> _Instruction_: Reproduce every row below word for word, without changing anything.

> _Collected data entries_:

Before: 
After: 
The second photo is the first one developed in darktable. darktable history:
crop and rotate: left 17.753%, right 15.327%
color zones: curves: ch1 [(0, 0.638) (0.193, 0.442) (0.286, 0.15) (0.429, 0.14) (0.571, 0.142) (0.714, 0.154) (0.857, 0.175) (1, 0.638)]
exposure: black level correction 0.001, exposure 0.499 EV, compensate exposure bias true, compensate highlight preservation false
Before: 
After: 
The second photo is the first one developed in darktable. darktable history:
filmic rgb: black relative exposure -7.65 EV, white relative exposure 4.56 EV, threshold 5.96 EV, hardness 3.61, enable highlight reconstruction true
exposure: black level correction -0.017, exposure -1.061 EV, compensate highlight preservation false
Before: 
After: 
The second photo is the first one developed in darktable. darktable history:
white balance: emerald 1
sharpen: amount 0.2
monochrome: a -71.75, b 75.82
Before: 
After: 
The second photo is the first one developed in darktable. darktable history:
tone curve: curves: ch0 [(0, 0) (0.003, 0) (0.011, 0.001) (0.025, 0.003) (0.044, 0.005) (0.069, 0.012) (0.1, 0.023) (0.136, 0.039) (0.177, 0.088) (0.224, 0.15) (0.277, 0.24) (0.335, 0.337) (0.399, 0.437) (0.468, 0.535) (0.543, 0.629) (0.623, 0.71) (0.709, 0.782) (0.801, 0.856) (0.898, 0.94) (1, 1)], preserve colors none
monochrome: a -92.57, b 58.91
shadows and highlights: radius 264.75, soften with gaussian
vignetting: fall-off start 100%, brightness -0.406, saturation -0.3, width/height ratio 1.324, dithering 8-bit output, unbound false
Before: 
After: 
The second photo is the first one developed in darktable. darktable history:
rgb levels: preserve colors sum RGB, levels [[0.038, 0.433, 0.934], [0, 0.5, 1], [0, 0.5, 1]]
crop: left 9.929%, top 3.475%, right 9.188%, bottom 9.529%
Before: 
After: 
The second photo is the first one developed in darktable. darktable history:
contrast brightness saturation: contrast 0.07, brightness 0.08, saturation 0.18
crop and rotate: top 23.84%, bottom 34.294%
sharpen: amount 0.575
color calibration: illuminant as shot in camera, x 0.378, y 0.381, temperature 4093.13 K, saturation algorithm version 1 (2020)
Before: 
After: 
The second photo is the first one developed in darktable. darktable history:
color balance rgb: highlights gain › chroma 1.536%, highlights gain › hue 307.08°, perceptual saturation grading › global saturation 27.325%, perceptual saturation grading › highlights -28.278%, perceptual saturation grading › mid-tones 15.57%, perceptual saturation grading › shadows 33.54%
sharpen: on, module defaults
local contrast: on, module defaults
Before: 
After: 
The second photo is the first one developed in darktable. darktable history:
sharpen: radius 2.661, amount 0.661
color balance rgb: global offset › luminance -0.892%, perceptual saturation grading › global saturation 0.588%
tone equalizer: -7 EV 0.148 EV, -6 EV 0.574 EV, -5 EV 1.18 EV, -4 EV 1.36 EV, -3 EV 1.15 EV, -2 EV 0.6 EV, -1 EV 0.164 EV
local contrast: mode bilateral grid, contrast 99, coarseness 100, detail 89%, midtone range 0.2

> _The reply_:
Before: 
After: 
The second photo is the first one developed in darktable. darktable history:
crop and rotate: left 17.753%, right 15.327%
color zones: curves: ch1 [(0, 0.638) (0.193, 0.442) (0.286, 0.15) (0.429, 0.14) (0.571, 0.142) (0.714, 0.154) (0.857, 0.175) (1, 0.638)]
exposure: black level correction 0.001, exposure 0.499 EV, compensate exposure bias true, compensate highlight preservation false
Before: 
After: 
The second photo is the first one developed in darktable. darktable history:
filmic rgb: black relative exposure -7.65 EV, white relative exposure 4.56 EV, threshold 5.96 EV, hardness 3.61, enable highlight reconstruction true
exposure: black level correction -0.017, exposure -1.061 EV, compensate highlight preservation false
Before: 
After: 
The second photo is the first one developed in darktable. darktable history:
white balance: emerald 1
sharpen: amount 0.2
monochrome: a -71.75, b 75.82
Before: 
After: 
The second photo is the first one developed in darktable. darktable history:
tone curve: curves: ch0 [(0, 0) (0.003, 0) (0.011, 0.001) (0.025, 0.003) (0.044, 0.005) (0.069, 0.012) (0.1, 0.023) (0.136, 0.039) (0.177, 0.088) (0.224, 0.15) (0.277, 0.24) (0.335, 0.337) (0.399, 0.437) (0.468, 0.535) (0.543, 0.629) (0.623, 0.71) (0.709, 0.782) (0.801, 0.856) (0.898, 0.94) (1, 1)], preserve colors none
monochrome: a -92.57, b 58.91
shadows and highlights: radius 264.75, soften with gaussian
vignetting: fall-off start 100%, brightness -0.406, saturation -0.3, width/height ratio 1.324, dithering 8-bit output, unbound false
Before: 
After: 
The second photo is the first one developed in darktable. darktable history:
rgb levels: preserve colors sum RGB, levels [[0.038, 0.433, 0.934], [0, 0.5, 1], [0, 0.5, 1]]
crop: left 9.929%, top 3.475%, right 9.188%, bottom 9.529%
Before: 
After: 
The second photo is the first one developed in darktable. darktable history:
contrast brightness saturation: contrast 0.07, brightness 0.08, saturation 0.18
crop and rotate: top 23.84%, bottom 34.294%
sharpen: amount 0.575
color calibration: illuminant as shot in camera, x 0.378, y 0.381, temperature 4093.13 K, saturation algorithm version 1 (2020)
Before: 
After: 
The second photo is the first one developed in darktable. darktable history:
color balance rgb: highlights gain › chroma 1.536%, highlights gain › hue 307.08°, perceptual saturation grading › global saturation 27.325%, perceptual saturation grading › highlights -28.278%, perceptual saturation grading › mid-tones 15.57%, perceptual saturation grading › shadows 33.54%
sharpen: on, module defaults
local contrast: on, module defaults
Before: 
After: 
The second photo is the first one developed in darktable. darktable history:
sharpen: radius 2.661, amount 0.661
color balance rgb: global offset › luminance -0.892%, perceptual saturation grading › global saturation 0.588%
tone equalizer: -7 EV 0.148 EV, -6 EV 0.574 EV, -5 EV 1.18 EV, -4 EV 1.36 EV, -3 EV 1.15 EV, -2 EV 0.6 EV, -1 EV 0.164 EV
local contrast: mode bilateral grid, contrast 99, coarseness 100, detail 89%, midtone range 0.2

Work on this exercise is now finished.